Teks Bacaan —
◆ ◆ ◆ ◆

Sunday, February 19, 2017

Trip to Busan - part 1

Hm, mungkin dari penuturan saya terdahulu baik secara langsung maupun lewat media sosial, kehidupan saya selama mengalami pertukaran pelajar di Korea terkesan baik-baik saja dan/atau malah cenderung terlihat sangat menyenangkan. In this post (and the next posts), saya akan mencoba menulis juga beberapa kejadian-kejadian negatif yang nyata terjadi di negara tersebut. Cerita ini nggak mengada-ngada, dan terjadi atas ketidaksengajaan saya.

Suatu hari, saya dan teman-teman saya (hi Vio, Dhillah, Yinting, and Ihsane if you read this ㅋㅋㅋ) berencana untuk jalan-jalan ke Busan. Yap, kota ini adalah kota terbesar kedua di Korea setelah Seoul sekaligus destinasi wisata para turis selain Seoul dan Jeju-do, makanya dia semacam jadi a-must-visit place in Korea lah. Layaknya mahasiswa pada umumnya, kita akan share pengalaman jalan-jalan low-cost dengan booking penginapan online yang paling murah dan naik kereta yang paling ekonomis-- meskipun dengan sejuta konsekuensi setelahnya. So, here we go.

Story #1: Beli tiket kereta antar-kota
Di Korea ini, pemesanan tiket kereta antar-kota secara online hanya bisa dilakukan melalui credit card payment. Berhubung kami semua hanya punya debit card, maka satu-satunya cara yang bisa diambil adalah membeli secara langsung di loket stasiun. Setelah berdiskusi tentang waktu keberangkatan, saya bertugas menjadi eksekutor pembelian tiket bersama Vio di Suwon Station. Sesampainya di stasiun, kami dengan noraknya berasumsi kalo mesin tiket subway bisa dipake juga untuk membeli tiket kereta antar kota. Sempet makan waktu lebih kurang 20 menit sampai akhirnya kami menyerah untuk mengutak-atik si mesin penjual tiket. Beruntung, tidak lama setelah kepasrahan itu, kami berhasil menemukan petunjuk arah menuju ke loket yang ternyata ada di lantai atas Suwon Station. Stasiun ini emang agak bikin pusing karena dia menyatu dengan subway dan mall, jadi kita juga sempet bickering: "bukan, itu arah ke mall." "Eh, enggak ini beda lift!" dst dsb.

◆ ◆ ◆ ◆

Daftar Entri —

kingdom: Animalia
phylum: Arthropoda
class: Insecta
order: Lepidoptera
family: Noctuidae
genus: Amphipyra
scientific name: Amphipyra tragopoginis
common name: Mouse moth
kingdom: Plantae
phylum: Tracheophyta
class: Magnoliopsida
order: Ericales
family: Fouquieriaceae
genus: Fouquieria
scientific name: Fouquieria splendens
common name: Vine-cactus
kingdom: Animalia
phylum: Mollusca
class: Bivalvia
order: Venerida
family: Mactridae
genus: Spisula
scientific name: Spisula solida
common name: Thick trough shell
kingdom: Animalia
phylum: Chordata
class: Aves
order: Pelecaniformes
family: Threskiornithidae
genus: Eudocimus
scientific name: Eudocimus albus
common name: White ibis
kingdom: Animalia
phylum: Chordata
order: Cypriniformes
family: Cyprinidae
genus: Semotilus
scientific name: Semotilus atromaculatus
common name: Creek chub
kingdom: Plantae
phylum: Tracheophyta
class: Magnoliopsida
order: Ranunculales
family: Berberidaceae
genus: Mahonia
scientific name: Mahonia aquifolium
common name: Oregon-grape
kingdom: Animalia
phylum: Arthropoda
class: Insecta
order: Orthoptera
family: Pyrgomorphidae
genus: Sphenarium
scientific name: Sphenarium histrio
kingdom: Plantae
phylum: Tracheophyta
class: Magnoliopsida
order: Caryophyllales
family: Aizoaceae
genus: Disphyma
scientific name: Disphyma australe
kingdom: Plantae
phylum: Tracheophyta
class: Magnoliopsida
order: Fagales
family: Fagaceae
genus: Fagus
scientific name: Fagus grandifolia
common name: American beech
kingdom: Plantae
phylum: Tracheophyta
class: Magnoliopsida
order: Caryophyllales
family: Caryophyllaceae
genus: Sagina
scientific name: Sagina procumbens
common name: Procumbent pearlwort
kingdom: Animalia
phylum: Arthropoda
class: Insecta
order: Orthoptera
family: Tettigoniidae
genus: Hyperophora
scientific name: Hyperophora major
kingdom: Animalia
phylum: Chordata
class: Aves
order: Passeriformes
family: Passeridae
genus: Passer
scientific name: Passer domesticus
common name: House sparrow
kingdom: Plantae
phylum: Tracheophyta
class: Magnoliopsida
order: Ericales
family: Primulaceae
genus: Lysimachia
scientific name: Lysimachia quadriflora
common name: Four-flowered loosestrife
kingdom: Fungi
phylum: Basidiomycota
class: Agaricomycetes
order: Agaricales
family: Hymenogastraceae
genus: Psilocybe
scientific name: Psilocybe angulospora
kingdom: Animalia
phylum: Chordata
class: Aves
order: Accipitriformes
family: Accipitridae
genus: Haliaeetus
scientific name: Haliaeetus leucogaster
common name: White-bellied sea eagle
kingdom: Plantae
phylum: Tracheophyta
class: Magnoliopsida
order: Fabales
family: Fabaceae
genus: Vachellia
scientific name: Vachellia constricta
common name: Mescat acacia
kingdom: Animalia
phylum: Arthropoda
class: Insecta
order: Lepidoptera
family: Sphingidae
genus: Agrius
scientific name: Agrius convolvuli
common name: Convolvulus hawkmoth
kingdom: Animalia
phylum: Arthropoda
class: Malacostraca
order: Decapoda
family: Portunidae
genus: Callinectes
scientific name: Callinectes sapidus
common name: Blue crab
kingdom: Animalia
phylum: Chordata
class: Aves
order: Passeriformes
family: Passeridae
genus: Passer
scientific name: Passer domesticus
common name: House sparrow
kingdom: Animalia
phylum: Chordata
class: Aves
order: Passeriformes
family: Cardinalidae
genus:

◆ ◆ ◆ ◆

Tujuan 1 —
Sunting bagian teks bacaan di antara "Sunday, February 19, 2017" dan "atas ketidaksengajaan saya.", termasuk kedua batas itu, dengan mengganti "Korea" menjadi "Jepang".
Tujuan 2 —
Tuliskan semua nama teman yang disapa penulis di dalam tanda kurung pada teks bacaan.
Entri-entri di atas tidak ada hubungannya dengan teks bacaan.

Hasil Tugas 1 —
Sunday, February 19, 2017

Trip to Busan - part 1

Hm, mungkin dari penuturan saya terdahulu baik secara langsung maupun lewat media sosial, kehidupan saya selama mengalami pertukaran pelajar di Jepang terkesan baik-baik saja dan/atau malah cenderung terlihat sangat menyenangkan. In this post (and the next posts), saya akan mencoba menulis juga beberapa kejadian-kejadian negatif yang nyata terjadi di negara tersebut. Cerita ini nggak mengada-ngada, dan terjadi atas ketidaksengajaan saya.

Hasil Tugas 2 —
Vio, Dhillah, Yinting, Ihsane